Category Archives: Economics

Out Of Town

I was driving up to San Francisco yesterday, and today I’m at the Foresight Vision Weekend. There was a session on longevity (including cryonics) this morning, and now there’s a panel on blockchain and it’s potential applications. One of the panelists says that one app he’s woring is with a company that wants gas stations in space. I’ll have to talk to him later.

Space Jobs

Donald Robertson has a crazy idea: Find something useful for people working SLS/Orion to do:

Presidents answer to the nation, not to local job concerns. Two presidents in a row — Bush and Obama — have tried in varying degrees to redirect NASA away from the Apollo model, only to be blocked by institutions and senators who are answerable to local NASA employees. This time, we cannot repeat Mr. Obama’s mistake of canceling the SLS without finding a future for the people who work on it.

The new “constellation” work needs to be planned and distributed in a way that will keep the traditional NASA workforce, and those who represent them, on board. Where is it written that engineers in Alabama cannot be employed building space-based tugs and modules for a lunar base? To have any chance of killing the SLS and replacing it with a useful space program, opponents need to come up with something that fulfills SLS’s political and economic purpose at least as well, while endeavoring to achieve something useful in space at the same time. That is beginning to occur, as NewSpace companies like SpaceX slowly expand beyond California and the Seattle area and increasingly employ people in Texas, Florida, and other traditional NASA states.

Encouraging this change will take a great deal of political capital and skill —the Bush administration did not deploy the former, and the Obama administration failed at the latter. So far, the Trump administration has shown little aptitude for any kind of positive relationship with Congress.

If someone does not come forward to invest the political and financial capital needed to end this conflict and move on to a more constructive vision, the United States will continue to drift in space. Resources will remain split between an increasingly successful but underfunded NewSpace industry unable to fulfill its potential, and the SLS and Orion, which the nation cannot afford to actually use. Our future in space will increasingly rely on largely self-funded efforts by people like Elon Musk and Jeff Bezos.

He says that like it’s a bad thing.

Meanwhile, NASA has incorporated its next planned boondoggle into human exploration plans.

A Veneer Of Certainty

How dependable is climate science?

(PROVIDED DATA)
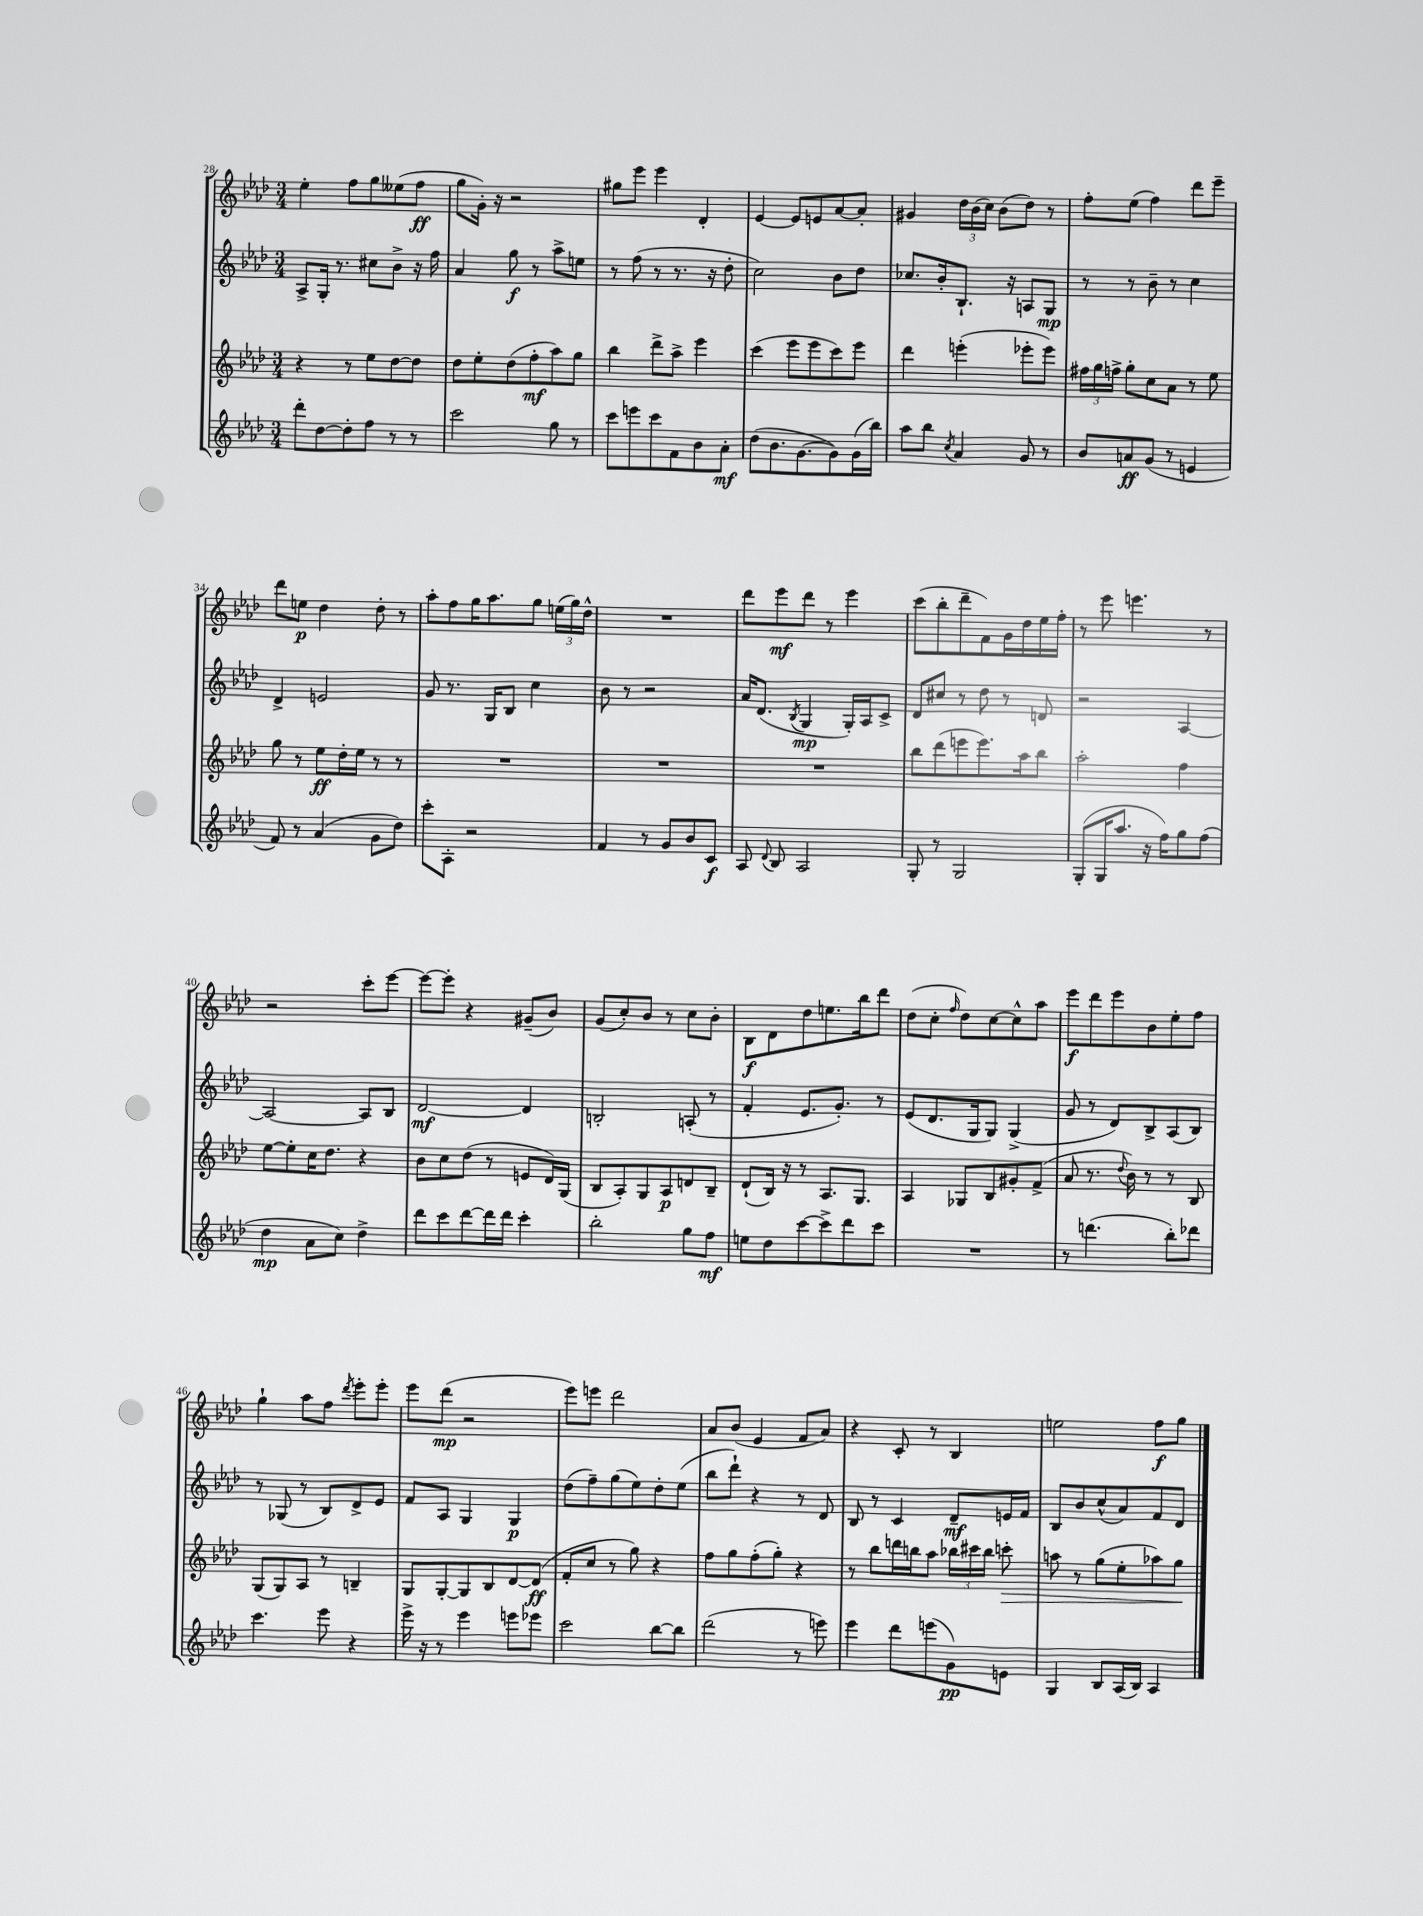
<<
\new StaffGroup <<
\new Staff = "s0" {
    \clef treble \key aes \major \numericTimeSignature \time 3/4
    \autoBeamOff ees''4-. f''8[ g''8 eeses''8( f''8]\ff |
    g''8[ g'16]-.) r16 r2 |
    gis''8[ ees'''8] ees'''4 des'4-. |
    ees'4~ ees'8[ e'8 aes'8~ aes'8]-. |
    gis'4 \tuplet 3/2 { des''16[ bes'16( c''16]) } bes'8[( des''8]) r8 |
    f''8[-. ees''8]( f''4) des'''8[ ees'''8]-- |
    des'''8[ e''8]\p des''4 des''8-. r8 |
    aes''8[-. f''8 g''16 aes''8. g''8] \tuplet 3/2 { e''16[( g''16) des''16]-^ } |
    R2. |
    des'''8[ ees'''8\mf des'''8] r8 ees'''4 |
    c'''8[( bes''8-. des'''8-- f'8) g'16 des''16 ees''16 f''16]-. |
    r8 ees'''8 e'''4. r8 |
    r2 c'''8[-. ees'''8]~ |
    ees'''8[~ ees'''8]-. r4 gis'8[--( bes'8]) |
    g'8[( c''8-.) bes'8] r8 c''8[ bes'8]-. |
    bes8[\f des'8 des''8 e''8. bes''16 des'''8] |
    des''8[( c''8]-. \grace { f''16 } des''8[) c''8~ c''8-^ aes''8] |
    ees'''8[\f des'''8 ees'''8 bes'8 ees''8-. f''8] |
    g''4-! aes''8[ f''8] \acciaccatura { des'''8 } ees'''8[-. ees'''8]-. |
    ees'''8[ des'''8]\mp( r2 |
    ees'''8[) e'''8] des'''2 |
    aes'8[ bes'8]( ees'4 f'8[ aes'8]) |
    r4 c'8-. r8 bes4 |
    e''2 f''8[\f g''8] \bar "|." |
}
\new Staff = "s1" {
    \clef treble \key aes \major \numericTimeSignature \time 3/4
    \autoBeamOff aes8[-> g16]-. r8. cis''8[ bes'8]-> r16 f''16 |
    aes'4 g''8\f r8 aes''8[-> e''8] |
    r8 f''8( r8 r8. r16 des''8-. |
    c''2) bes'8[ des''8] |
    ces''8.[ bes'16-. bes8.]-! r16 a8[ g8]\mp |
    r8 r8 bes'8-- r8 c''4 |
    des'4-> e'2 |
    g'8 r8. g16[ bes8] c''4 |
    bes'8 r8 r2 |
    aes'16[ des'8.]( \acciaccatura { bes8 } g4\mp g16[-.) aes16 c'8]-> |
    des'8[ cis''8] r8 des''8 r8 d'8 |
    r2 aes4~ |
    aes2~ aes8[ bes8] |
    des'2~\mf des'4 |
    b2-. a8-.( r8 |
    f'4-. ees'8.[ g'8.]-.) r8 |
    ees'8[( des'8. g16 g8]) g4->( |
    g'8 r8 des'8[) bes8-> aes8( bes8]) |
    r8 ges8( r8 bes8[) des'8-> ees'8] |
    f'8[ aes8] g4 g4\p |
    des''8[( f''8--) g''8( ees''8) des''8-. ees''8]( |
    bes''8[ des'''8]-!) r4 r8 des'8 |
    bes8 r8 c'4 des'8[--\mf e'16 f'16] |
    bes8[ bes'8 c''8-^( aes'8) f'8 des'8] \bar "|." |
}
\new Staff = "s2" {
    \clef treble \key aes \major \numericTimeSignature \time 3/4
    \autoBeamOff r4 r8 ees''8[ des''8~ des''8] |
    des''8[ ees''8-. des''8( f''8-.\mf aes''8) g''8] |
    bes''4 des'''8[-> aes''8]-> ees'''4 |
    c'''4( ees'''8[ ees'''8 c'''8) ees'''8] |
    des'''4 e'''4-.( ees'''8[-. ees'''8]) |
    \tuplet 3/2 { fis''16[ g''16 f''16]-> } g''8[-. c''8 aes'8] r8 ees''8 |
    g''8 r8 ees''8[\ff des''16-. ees''16] r8 r8 |
    R2. |
    R2. |
    R2. |
    bes''8[ des'''8( e'''8 e'''8.) aes''16 bes''8] |
    aes''2-. f''4 |
    ees''8[~ ees''8-. c''16 des''8.] r4 |
    bes'8[ c''8 des''8]( r8 e'8[ des'16) g16]( |
    bes8[ aes8-.) g8 aes8\p d'8 bes8]-- |
    des'8[-!( bes16]) r16 r8 aes8.[ g8.] |
    aes4 ges8[ bes8 gis'8-. f'8]->( |
    aes'8 r8. \appoggiatura { des''8 } bes'16) r8 r8 bes8 |
    g8[( g8) aes8] r8 b4-- |
    g8[ g8~-. g8 bes8 des'8~ des'8]\ff( |
    f'8[-. c''8] r8 g''8) r4 |
    f''8[ g''8 f''8-.( g''8]-.) r4 |
    r8 bes''8[ d'''16 b''16 aes''8] \tuplet 3/2 { bes''16[ cis'''16 bes''16] } c'''8-.\> |
    a''8 r8 g''8[( ees''8-. aes''8) g''8]\! \bar "|." |
}
\new Staff = "s3" {
    \clef treble \key aes \major \numericTimeSignature \time 3/4
    \autoBeamOff des'''8[-. des''8~ des''8-. f''8] r8 r8 |
    c'''2 g''8 r8 |
    c'''8[ e'''8 c'''8 f'8 bes'8 aes'8]-.\mf |
    des''8[( bes'8. g'8.~ g'8) g'16( bes''16]) |
    aes''8[ bes''8] \acciaccatura { c''8 } aes'4 g'8 r8 |
    bes'8[ a'8\ff g'8]( r8 e'4 |
    f'8) r8 aes'4( g'8[ des''8]) |
    c'''8[-. aes8]-. r2 |
    f'4 r8 g'8[ bes'8 c'8]\f |
    aes8 \appoggiatura { des'8 } bes8 aes2 |
    g8-. r8 g2 |
    g8[-.( g16 aes''8.] r16 f''16[) g''8 f''8]( |
    des''4\mp aes'8[ c''8]) des''4-> |
    des'''8[ c'''8 des'''8~ des'''16 des'''16] c'''4-. |
    bes''2-. g''8[ f''8]\mf |
    e''8[ des''8 c'''8~ c'''8-> des'''8 c'''8] |
    R2. |
    r8 d'''4.( bes''8[-.) des'''8] |
    c'''4. ees'''8 r4 |
    ees'''16-> r16 r8 ees'''4 e'''8[ ees'''8] |
    c'''2 bes''8[~ bes''8] |
    des'''2( r8 e'''8) |
    ees'''4 des'''8[ e'''8( g'8\pp) e'8] |
    g4 bes8[ aes16( bes16]) aes4 \bar "|." |
}
>>
>>
\layout { \context { \Score currentBarNumber = #28 } }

(DO THIS) Write the next part of the Economics blog archive on space jobs and climate science, picking up right after its final line. Nothing here requires the data.

(OUTPUT BELOW)
Not enough to base energy policy on.

[Update a few minutes later]

A vigorous fisking of what Judith Curry calls “the stupidest [peer-reviewed] paper ever written.” With all respect to Professor Curry, that’s a pretty high bar, even in this field.

[Update a couple minutes later]

OK, I slightly misquoted her.

[Update a while later]

Link is fixed, sorry!

The SLS Mess

Jason Davis has a good rundown on it, and the implications for Europa Clipper. I don’t know how he knows this, though:

Any other rocket besides SLS—including SpaceX’s upcoming Falcon Heavy—lacks the power to blast Clipper directly from Earth to Jupiter. A conventional rocket would rely on three gravity assists from Earth and one from Venus, increasing the transit time from about 2.7 years to 7.5 years.

How does he know that? Has he run the numbers, or is he just taking NASA’s word for it? He’s also not considering the possibility of New Glenn, New Armstrong, Vulcan/ACES with a distributed launch, or BFR, all of which could be ready by 2022.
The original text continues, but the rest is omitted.